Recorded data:
---------------

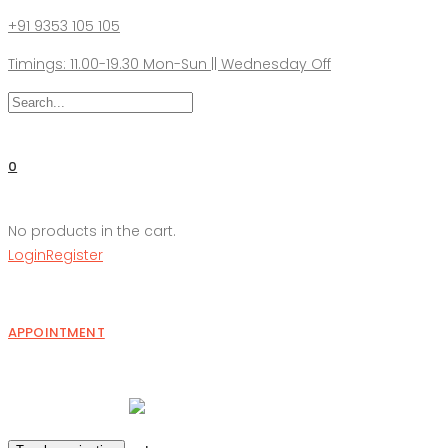
+91 9353 105 105
Timings: 11.00-19.30 Mon-Sun || Wednesday Off
0
No products in the cart.
Login
Register
APPOINTMENT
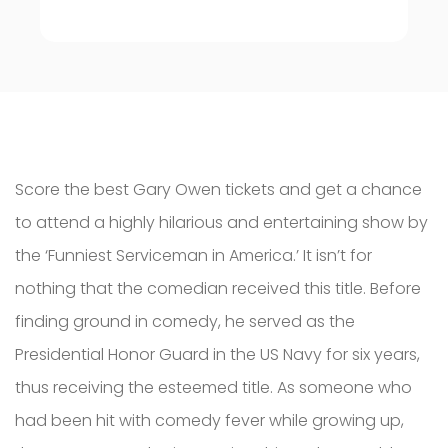
Score the best Gary Owen tickets and get a chance
to attend a highly hilarious and entertaining show by
the ‘Funniest Serviceman in America.’ It isn’t for
nothing that the comedian received this title. Before
finding ground in comedy, he served as the
Presidential Honor Guard in the US Navy for six years,
thus receiving the esteemed title. As someone who
had been hit with comedy fever while growing up,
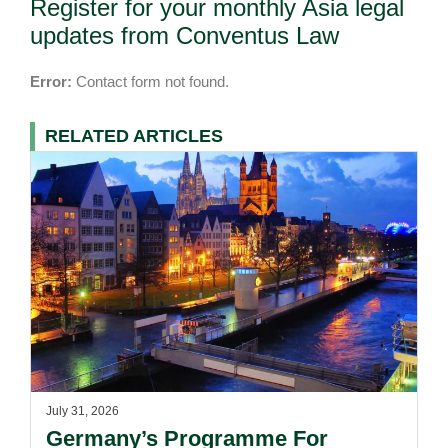
Register for your monthly Asia legal
updates from Conventus Law
Error:
Contact form not found.
RELATED ARTICLES
July 31, 2026
Germany’s Programme For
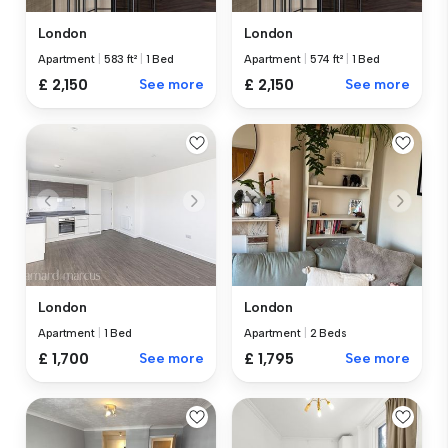
London
London
Apartment
|
583 ft²
|
1 Bed
Apartment
|
574 ft²
|
1 Bed
£ 2,150
See more
£ 2,150
See more
London
London
Apartment
|
1 Bed
Apartment
|
2 Beds
£ 1,700
See more
£ 1,795
See more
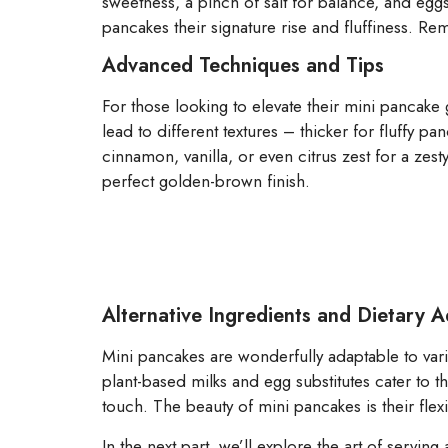
sweetness, a pinch of salt for balance, and eggs
pancakes their signature rise and fluffiness. Reme
Advanced Techniques and Tips
For those looking to elevate their mini pancake
lead to different textures – thicker for fluffy p
cinnamon, vanilla, or even citrus zest for a zesty
perfect golden-brown finish.
Alternative Ingredients and Dietary 
Mini pancakes are wonderfully adaptable to var
plant-based milks and egg substitutes cater to
touch. The beauty of mini pancakes is their flexib
In the next part, we’ll explore the art of servin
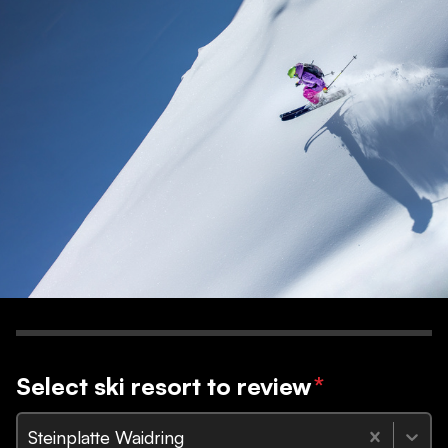
Select ski resort to review
*
Steinplatte Waidring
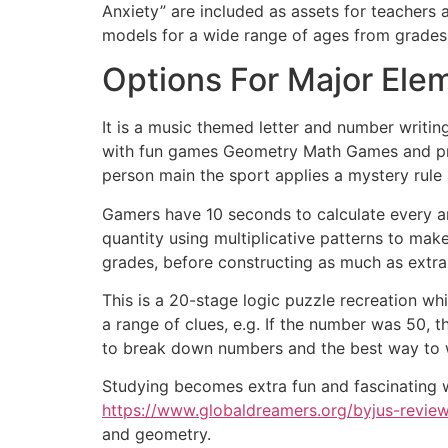
Anxiety” are included as assets for teachers 
models for a wide range of ages from grades
Options For Major El
It is a music themed letter and number writin
with fun games Geometry Math Games and pract
person main the sport applies a mystery rule
Gamers have 10 seconds to calculate every ans
quantity using multiplicative patterns to ma
grades, before constructing as much as extra 
This is a 20-stage logic puzzle recreation w
a range of clues, e.g. If the number was 50, t
to break down numbers and the best way to w
Studying becomes extra fun and fascinating 
https://www.globaldreamers.org/byjus-review
and geometry.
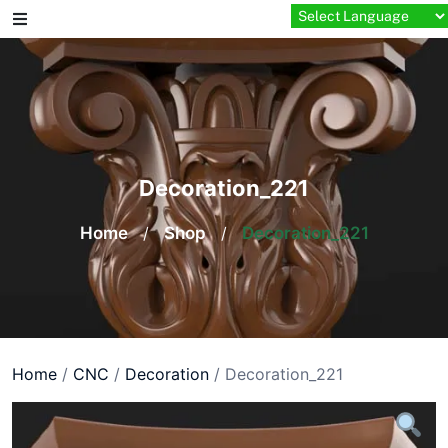
Skip
to
content
Decoration_221
Home
/
Shop
/
Decoration_221
Home
/
CNC
/
Decoration
/ Decoration_221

---------------

> [How to complete this task]: Please give the count of lines above with "range", nothing else.

> [Expected answer]: 2